Firstly I need to point out my quite frankly stupidity/blondeness (is this a word)when it comes to most things, then the story will make sense.
I work in a photography department for a well known organisation, we have our own little network and we aren’t allowed to be connected to a the main one for security purposes, we aren’t allowed to be connected to the internet and we don’t have e-mail accounts because we aren’t on the main network and quite frankly we don’t need it either.
Today my PC (makes sick face) broke, worse than any other PC I have had the “pleasure” of working on.
I was working on a project using Photoshop and Bridge and it was slower than Keane, windows explorer wasn’t working and kept crashing. After twenty mins of this happening it was nearly time for the “I WIN” switch.
For those not familar with the “I WIN” switch, it’s more commonly known as a plug socket, it’s credited to my mother who after battling with the PC for more than thirty mins, pulled out the plug and shouted “I WIN” very loudly at the PC.
Anyway enough rambling. I was starting to loose my temper and the network drives kept being lost by the PC so I kept having to remap the network paths so I could save/access the phots and keep up with the amount of work being passed my way.
I made the stupid decision to call the helpdesk, the phone call went like so.

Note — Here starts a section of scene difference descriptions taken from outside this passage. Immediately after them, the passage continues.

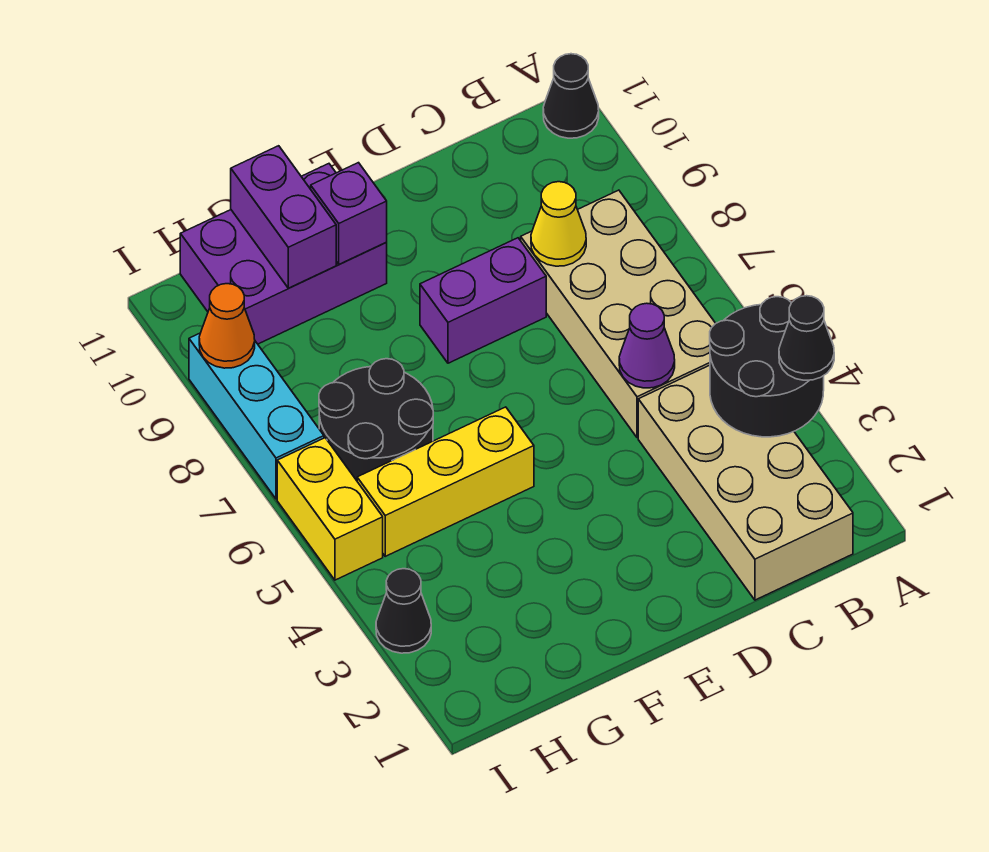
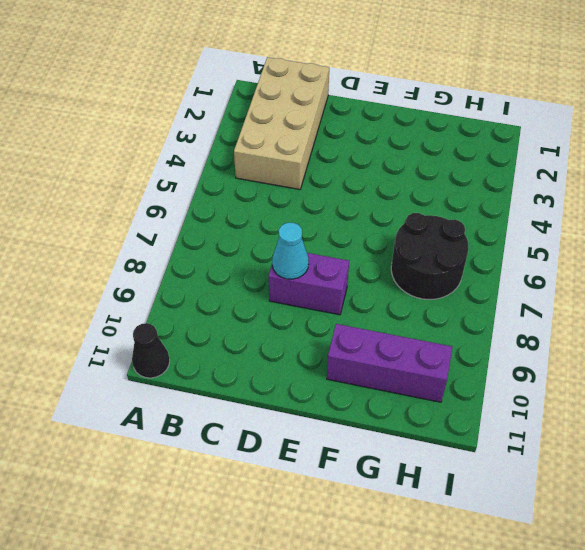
cyan cone D8 level 2 -> none
purple brick F10:H10 level 1 -> purple brick F10:H11 level 1
none -> tan brick B5:C8 level 1
none -> yellow brick F5:H5 level 1
none -> black cone I3 level 1

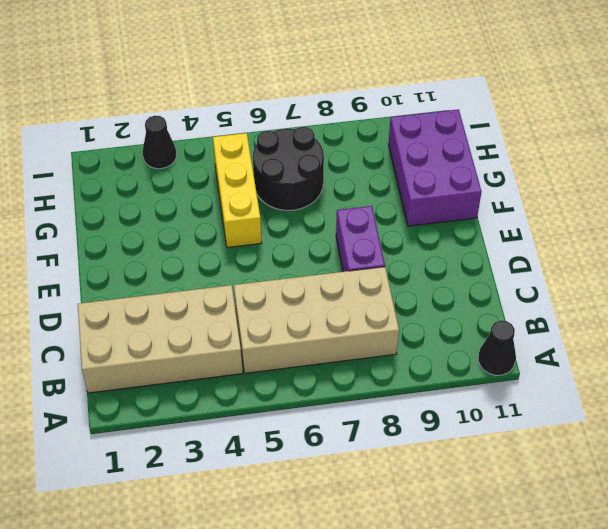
none -> yellow brick I5:I6 level 1
none -> cyan brick I7:I9 level 1
none -> black round brick A3:B4 level 2

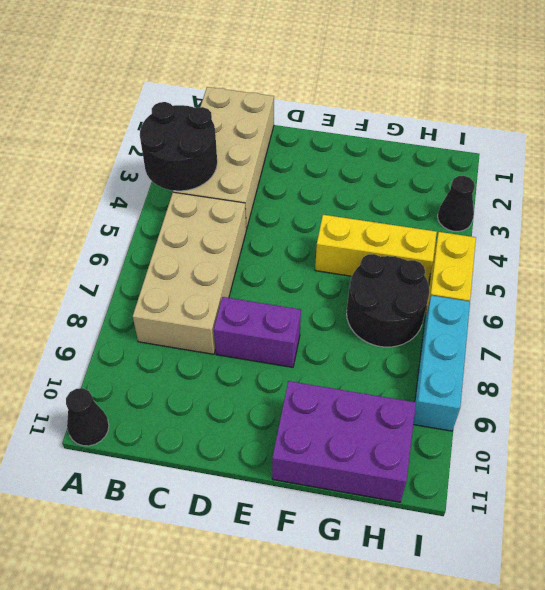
none -> purple cone C5 level 2
none -> yellow cone C8 level 2
none -> purple brick F10 level 2

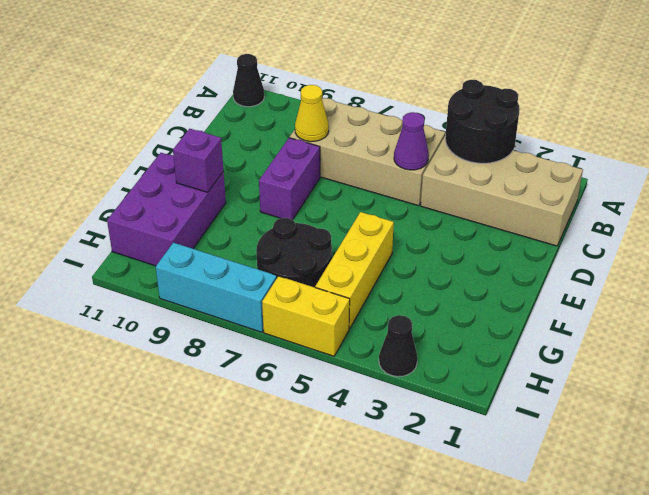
none -> purple brick G10:G11 level 2
none -> orange cone I9 level 2
none -> black cone A3 level 3

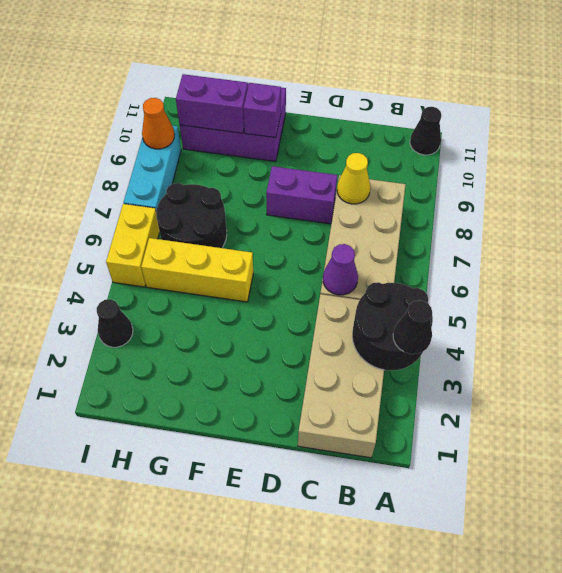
purple brick G10:H10 level 2 -> purple brick G10:G11 level 2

HD: Good afternoon Helpdesk.
K. I need some help, my PC keeps crashing, it’s telling me Windows Explorer has a bug and after this Photoshop and Bridge won’t work.
HD. OK, where are you?
K. Photography.
HD. We have a photography dept?
K. Yes, it’s part of Media Services, we have our own network.
HD. You do?
K. Yes, because they won’t let us on the main network.
HD. Are you sure?
K. Yes. Look please can someone please look at my PC, it’s whirring now.
HD. Can I have your username?
K. Yes. Gives username.
HD. We don’t have you as a user on the main network.
K. Yes because we have our own network.
HD. You do?
K. Yes, please can you send X over, he knows about us.
HD. He’s not on site today, I’ll log your call, it’ll be 1- 24 hours before we can sort this stuff out, we’ll have to call someone else as well. Your call has been logged under my username and I’ve put your problems on it along with where you are and we’ll try and call X before Friday. Your call referance number is xxxxxx.
K. Thanks, I think. Cheerio.
I found X’s mobile number in our book and called him. He came straight over and fixed all the problems. I BEAT A HELPDESK!!!